(no subject)

Jan 06, 2009 07:34

It appears that LiveJournal's future is in doubt, so I'm looking into ways to migrate my blog, and I figure that others might want to know how to do so as well.

I found ljArchive, which will create a local backup of a journal and its comments. I don't know if any info is lost. Ideally I'd like to find a backup tool and a blogging service combination that will let me perform a complete migration, though I don't expect comments will go along for the ride. While I don't personally make heavy use of friendslocked posts (I think I've posted exactly one) I like having the option.

As I learn about more tools and find potential replacement services I'll update this post.

What tools and blogging services do y'all know about, and are you planning on moving?

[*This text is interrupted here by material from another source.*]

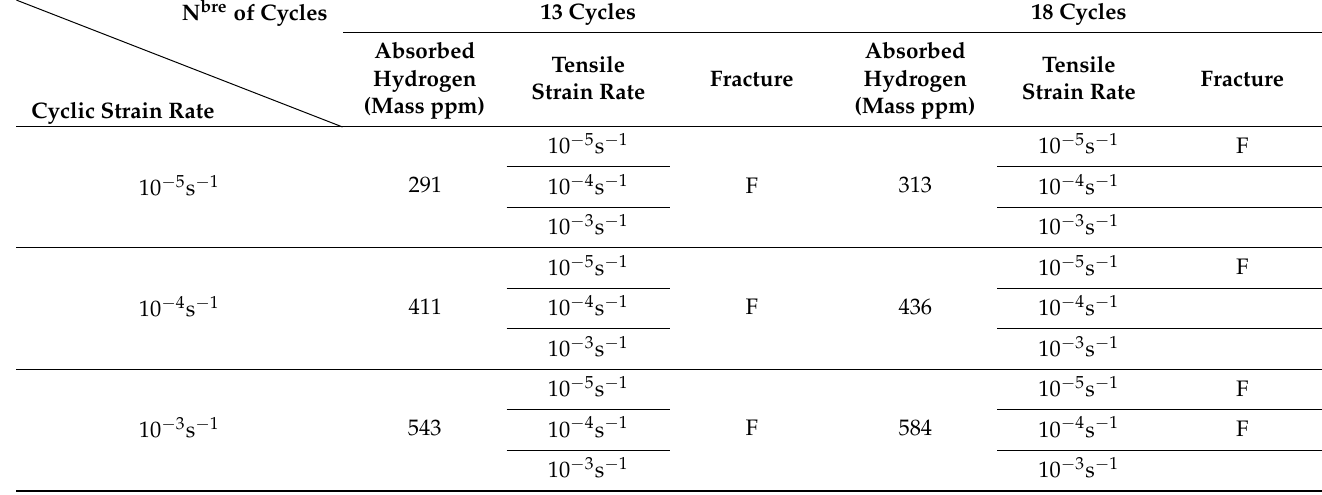
Figure 10. ( a ) Tensile curves obtained after 18 cycles and immersion for 3 h showing the embrittlement of loaded specimen with imposed strain rates of 10 − 5 s − 1 and 10 − 4 s − 1 and superelastic behaviour of loaded specimens with 10 − 3 s − 1 , and ( b ) comparison between critical amount of absorbed hydrogen causing fracture at 10 − 5 s − 1 and quantity of absorbed hydrogen after 18 cycles with 10 − 3 s − 1 and immersion. Table 1. Summary of conducted tensile tests at different strain rates after immersion and cycling with 10 − 5 s − 1 , 10 − 4 s − 1 and 10 − 3 s − 1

[Edit: So far I've looked at Blogger, Wordpress, Xanga, and Vox. None has the fine-grained privacy control of LJ. Xanga and Vox seem to be more socially oriented sites, and Vox has some shared Six Apart heritage with LJ. Vox lets you tag groups and users as part of your Neighborhood, and people within your neighborhood can be further tagged as Friends or Family. These can be used to create something like friendslocked posts, though there doesn't seem to be a way to create additional lists. Xanga only allows for one such list. I haven't found any migration tools for either service other than a collection of Perl and Python scripts that I wouldn't recommend for general consumption. Vox can import from a journal's Atom feed, but only the most recent 25 entries and without comments.]

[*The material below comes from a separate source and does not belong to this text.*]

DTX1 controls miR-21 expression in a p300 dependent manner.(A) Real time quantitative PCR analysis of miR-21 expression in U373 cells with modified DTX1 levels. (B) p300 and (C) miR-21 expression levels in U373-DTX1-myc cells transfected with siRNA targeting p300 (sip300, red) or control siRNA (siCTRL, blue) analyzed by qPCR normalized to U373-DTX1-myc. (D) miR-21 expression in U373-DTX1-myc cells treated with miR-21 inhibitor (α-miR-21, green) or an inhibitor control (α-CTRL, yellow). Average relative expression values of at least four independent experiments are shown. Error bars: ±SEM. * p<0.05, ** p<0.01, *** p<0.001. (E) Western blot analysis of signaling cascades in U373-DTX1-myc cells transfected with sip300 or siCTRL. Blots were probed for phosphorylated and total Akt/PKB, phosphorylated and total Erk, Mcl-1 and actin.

[Edit: InsaneJournal appears to be basically an LJ clone. They claim financial stability. I don't know whether I believe them, but it's at least unlikely that they and LJ will die a horrible death at exactly the same time. There is a Windows program called LJ-SEC that can back up and re-export a journal to IJ, minus the comments. I've just tried it with success. So far this seems to be the best, though still an imperfect, way to migrate. If you want to keep a record of all your comments, ljArchive seems to be the way to go. I don't think any tool in the world will migrate comments to another site, since that would mean that you could spoof somebody else's identity.]